Дьюрька, последний человек во вселенной, кого можно было заподозрить в советской диктаторской и колониаторской агитации, раскрасневшись, только хохотал, довольный, что устроил провокацию.
– А то с ними скучно! – подойдя к Елене, буянил Дьюрька. – Мой Густл сейчас, например, со мной в настольные игры играл! Ты не поверишь, Ленка! Разложил картонку на столе – и давай хряпать! Ходы, фишки, кости! Детский сад! Я даже сосредоточиться поначалу не мог и понять смысл игры – из-за полной, абсолютной плоскости! Равнинные игры фрицев!
– Не может быть! Мне кажется, ты просто клевещешь на добрых людей, Дьюрька! – потешалась над очаровательно пьяненьким, дебоширившим другом Елена.
Сладкое фондю было вместо шарад. И большинство из них разгадывать оказалось бесполезно – потому что разгадок в памяти не содержалось: манго, стар-фрукты, физалис, киви. Ценци ловко накалывала нарезанные кусочки фруктов из безразмерной салатницы на специальные деревянные шпажки с занозами, окунала в серебряные лохани с горячим белым или черным шоколадом и приглашала гостей отведать и угадать на вкус, что это.

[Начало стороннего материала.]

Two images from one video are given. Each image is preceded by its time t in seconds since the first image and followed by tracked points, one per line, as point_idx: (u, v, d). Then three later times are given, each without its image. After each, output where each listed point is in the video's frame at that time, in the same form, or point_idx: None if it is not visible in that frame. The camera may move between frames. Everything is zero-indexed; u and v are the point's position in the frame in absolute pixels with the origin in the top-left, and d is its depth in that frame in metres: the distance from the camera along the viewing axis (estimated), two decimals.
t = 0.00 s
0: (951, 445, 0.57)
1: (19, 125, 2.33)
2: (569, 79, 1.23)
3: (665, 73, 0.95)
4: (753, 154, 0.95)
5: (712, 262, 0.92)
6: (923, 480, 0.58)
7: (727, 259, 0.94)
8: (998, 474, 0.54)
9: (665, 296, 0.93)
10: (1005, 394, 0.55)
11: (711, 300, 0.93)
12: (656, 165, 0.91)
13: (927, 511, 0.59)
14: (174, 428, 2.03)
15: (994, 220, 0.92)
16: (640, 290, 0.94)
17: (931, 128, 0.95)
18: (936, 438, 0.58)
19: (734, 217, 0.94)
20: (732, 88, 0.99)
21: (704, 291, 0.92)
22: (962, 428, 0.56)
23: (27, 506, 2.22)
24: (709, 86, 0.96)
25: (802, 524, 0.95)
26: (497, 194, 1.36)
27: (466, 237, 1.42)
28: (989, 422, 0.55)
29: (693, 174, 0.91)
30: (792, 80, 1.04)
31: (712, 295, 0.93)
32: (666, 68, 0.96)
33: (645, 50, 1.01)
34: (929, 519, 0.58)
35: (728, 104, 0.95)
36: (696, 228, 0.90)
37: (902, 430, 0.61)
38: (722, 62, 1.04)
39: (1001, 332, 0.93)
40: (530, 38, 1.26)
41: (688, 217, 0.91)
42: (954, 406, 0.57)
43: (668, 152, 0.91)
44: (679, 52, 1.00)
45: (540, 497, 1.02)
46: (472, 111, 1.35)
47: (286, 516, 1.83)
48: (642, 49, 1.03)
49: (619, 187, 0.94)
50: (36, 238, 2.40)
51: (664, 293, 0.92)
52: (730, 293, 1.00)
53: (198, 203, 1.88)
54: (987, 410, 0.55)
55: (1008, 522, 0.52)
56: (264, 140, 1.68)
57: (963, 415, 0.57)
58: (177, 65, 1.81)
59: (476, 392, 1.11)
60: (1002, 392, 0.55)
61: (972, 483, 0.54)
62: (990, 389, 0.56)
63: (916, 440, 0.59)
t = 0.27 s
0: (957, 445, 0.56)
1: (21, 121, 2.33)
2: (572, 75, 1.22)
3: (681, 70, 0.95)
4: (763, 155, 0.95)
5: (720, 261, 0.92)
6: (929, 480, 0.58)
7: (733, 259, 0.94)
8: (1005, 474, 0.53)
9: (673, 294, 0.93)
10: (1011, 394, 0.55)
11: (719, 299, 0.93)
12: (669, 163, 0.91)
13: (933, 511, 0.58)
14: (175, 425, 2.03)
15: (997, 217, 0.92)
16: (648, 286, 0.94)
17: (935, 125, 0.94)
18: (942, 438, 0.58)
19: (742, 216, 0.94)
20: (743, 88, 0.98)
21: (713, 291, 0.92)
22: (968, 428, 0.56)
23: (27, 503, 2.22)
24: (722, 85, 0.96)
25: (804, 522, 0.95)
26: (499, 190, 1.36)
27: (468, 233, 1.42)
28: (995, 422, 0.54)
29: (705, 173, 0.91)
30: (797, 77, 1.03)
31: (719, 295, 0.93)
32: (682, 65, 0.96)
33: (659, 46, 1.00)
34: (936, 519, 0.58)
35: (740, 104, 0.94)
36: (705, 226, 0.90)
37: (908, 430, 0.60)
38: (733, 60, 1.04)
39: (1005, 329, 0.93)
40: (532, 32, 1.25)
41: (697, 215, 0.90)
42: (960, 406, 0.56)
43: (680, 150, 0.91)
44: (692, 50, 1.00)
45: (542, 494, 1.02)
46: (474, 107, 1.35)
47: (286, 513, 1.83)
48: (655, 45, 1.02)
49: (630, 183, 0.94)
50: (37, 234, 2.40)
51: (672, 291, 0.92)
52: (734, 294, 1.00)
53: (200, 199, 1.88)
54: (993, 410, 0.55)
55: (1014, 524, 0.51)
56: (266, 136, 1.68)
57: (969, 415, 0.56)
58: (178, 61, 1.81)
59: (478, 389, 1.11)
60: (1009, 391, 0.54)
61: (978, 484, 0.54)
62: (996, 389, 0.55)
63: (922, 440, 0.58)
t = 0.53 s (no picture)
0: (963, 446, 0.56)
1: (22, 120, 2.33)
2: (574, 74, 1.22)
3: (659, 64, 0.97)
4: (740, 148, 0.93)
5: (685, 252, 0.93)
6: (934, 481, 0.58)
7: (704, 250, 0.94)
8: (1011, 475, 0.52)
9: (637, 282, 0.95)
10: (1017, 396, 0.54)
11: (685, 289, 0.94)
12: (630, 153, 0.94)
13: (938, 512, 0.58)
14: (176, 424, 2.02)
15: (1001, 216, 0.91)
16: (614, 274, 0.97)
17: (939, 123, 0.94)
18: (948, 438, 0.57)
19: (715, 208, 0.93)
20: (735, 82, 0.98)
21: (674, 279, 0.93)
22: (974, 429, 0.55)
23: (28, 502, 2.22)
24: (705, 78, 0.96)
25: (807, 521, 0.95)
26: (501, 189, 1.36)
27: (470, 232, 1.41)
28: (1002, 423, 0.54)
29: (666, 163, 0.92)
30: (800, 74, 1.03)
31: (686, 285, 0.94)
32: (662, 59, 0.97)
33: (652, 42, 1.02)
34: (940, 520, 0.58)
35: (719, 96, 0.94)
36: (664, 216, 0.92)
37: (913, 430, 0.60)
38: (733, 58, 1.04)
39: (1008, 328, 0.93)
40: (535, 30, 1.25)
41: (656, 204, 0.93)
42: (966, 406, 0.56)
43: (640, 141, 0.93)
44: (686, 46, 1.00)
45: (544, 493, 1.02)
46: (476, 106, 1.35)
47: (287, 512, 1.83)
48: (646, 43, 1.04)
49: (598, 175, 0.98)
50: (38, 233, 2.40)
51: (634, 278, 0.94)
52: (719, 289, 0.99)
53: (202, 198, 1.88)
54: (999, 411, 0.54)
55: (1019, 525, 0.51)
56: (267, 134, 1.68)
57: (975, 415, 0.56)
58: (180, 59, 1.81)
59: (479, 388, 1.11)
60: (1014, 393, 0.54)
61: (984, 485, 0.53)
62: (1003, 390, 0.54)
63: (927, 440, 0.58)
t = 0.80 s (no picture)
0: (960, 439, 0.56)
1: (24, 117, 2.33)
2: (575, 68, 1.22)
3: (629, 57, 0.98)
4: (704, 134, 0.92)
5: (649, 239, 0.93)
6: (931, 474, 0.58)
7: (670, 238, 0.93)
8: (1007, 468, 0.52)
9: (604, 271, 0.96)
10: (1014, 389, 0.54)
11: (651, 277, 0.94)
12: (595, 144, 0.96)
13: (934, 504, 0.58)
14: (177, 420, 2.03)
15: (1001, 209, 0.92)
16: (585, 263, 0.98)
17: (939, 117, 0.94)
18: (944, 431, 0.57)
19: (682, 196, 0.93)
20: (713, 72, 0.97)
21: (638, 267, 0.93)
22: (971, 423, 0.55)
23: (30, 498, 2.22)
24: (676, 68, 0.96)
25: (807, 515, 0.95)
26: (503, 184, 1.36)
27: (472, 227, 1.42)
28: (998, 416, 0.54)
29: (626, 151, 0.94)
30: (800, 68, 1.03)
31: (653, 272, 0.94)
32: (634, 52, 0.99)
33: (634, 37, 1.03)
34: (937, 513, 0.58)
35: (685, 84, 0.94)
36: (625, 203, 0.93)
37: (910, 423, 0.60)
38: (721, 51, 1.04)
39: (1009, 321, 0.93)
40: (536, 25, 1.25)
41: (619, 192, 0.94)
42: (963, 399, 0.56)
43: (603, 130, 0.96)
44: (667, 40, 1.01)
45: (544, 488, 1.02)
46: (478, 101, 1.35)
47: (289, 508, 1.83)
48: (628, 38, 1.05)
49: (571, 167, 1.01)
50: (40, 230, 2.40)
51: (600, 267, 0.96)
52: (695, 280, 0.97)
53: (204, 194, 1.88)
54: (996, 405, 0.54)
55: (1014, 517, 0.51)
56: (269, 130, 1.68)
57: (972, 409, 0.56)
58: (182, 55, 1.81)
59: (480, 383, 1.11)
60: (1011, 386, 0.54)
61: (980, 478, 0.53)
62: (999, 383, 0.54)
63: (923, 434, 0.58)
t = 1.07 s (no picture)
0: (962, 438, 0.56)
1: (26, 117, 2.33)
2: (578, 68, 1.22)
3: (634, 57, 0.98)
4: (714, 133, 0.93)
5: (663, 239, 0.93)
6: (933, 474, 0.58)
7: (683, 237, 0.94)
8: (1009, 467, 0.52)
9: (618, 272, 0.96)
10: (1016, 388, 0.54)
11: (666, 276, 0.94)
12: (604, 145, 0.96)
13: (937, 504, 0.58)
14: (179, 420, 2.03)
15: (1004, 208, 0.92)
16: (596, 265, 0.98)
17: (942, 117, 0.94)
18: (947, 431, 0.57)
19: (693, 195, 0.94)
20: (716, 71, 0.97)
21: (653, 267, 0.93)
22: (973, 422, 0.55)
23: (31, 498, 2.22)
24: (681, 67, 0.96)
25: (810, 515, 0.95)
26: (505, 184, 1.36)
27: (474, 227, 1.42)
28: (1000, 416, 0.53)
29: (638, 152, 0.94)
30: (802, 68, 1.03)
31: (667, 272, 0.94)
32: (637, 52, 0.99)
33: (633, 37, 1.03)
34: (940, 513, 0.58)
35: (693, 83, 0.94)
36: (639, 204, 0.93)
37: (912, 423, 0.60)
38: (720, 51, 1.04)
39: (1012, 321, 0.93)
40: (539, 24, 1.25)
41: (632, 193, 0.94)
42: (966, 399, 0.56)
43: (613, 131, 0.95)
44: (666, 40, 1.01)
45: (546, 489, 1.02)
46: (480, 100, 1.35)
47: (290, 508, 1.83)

– А вот это попробуй! – стонала Аня. – И вот, вот этот кусочек – кажется, это именно то, что я распробовала. Похоже на персик, но не он! Только макни не в черный шоколад, а в белый! Божественно!
– Это – нектарин! – подсказывала, радуясь, рот до ушей, маленькая, большелобая и умопомрачительно прыщавая Ценци.
Кудрявицкий, впрочем, выжирал шоколад прямо из специальных серебряных прудов, – эффективно работая, вместо всех этих хитростей, черпаком витой чайной ложечки с эмблемой Мюнхена на расплющенном кончике.
Чернецов в другом конце комнаты изводил Добровольскую:
– Нет, не понимаю я, Добровольская! Ну что ты нашла в этом пустоголовом венском фигляре с буклями? А? – ревниво очернял он ее музыкального идола. – Сплошные бравурные трели! Очень уж он сладенький! Хрюй! Никакой драмы! Я, например, Шуберта га-а-а-раздо больше люблю!
И, нацелив на Добровольскую, как пулемет, свою гитару, варварски забринькал шубертовскую серенаду, добавляя щедрый аккомпанемент, блюмкая губами и языком:
– Блюм-блюм-блюм– Блюм-блюм-блюм-блюм!
Загонял Добровольскую по углам дома, и чуть не довел меломанку до слез.
Дебелая Таша, чтобы отвлечь гостей от недобрых шуток, затеяла песни за длиннющим высоким столом под расплющенными металлическими абажурами: усадила всех вокруг на насесты барных стульев – и опять пошла немецкая развлекуха с групповыми жестами.
Пели слезливую историю про маленького моряка, который любил девушку, но не имел при этом денег, что не помешало, однако, прохвосту объехать кругом весь мир, и кататься на корабле, пока девушка не умерла, и чья же в том была вина? – и всё по кругу начиналось снова-здорово, как заведенная пластинка.
Лаугард была в восторге – уже со второго круга ей удалось стать ассом игры: на каждом завитке выпускалось одно слово, все замолкали, как будто ставя запись на паузу, и заменяли это слово пантомимными жестами: вместо «девушки» двумя руками вырисовывали в воздухе сомнительно фигуристое существо, вместо матроса – салютовали к фуражке, а потом аккуратно вырисовывали в эфире указательным пальцем шарик, который он объехал, а в тот момент, когда девушка умирала – двумя перекрещенными руками изображали перекладины кладбищенского креста и уныло развешивали губы.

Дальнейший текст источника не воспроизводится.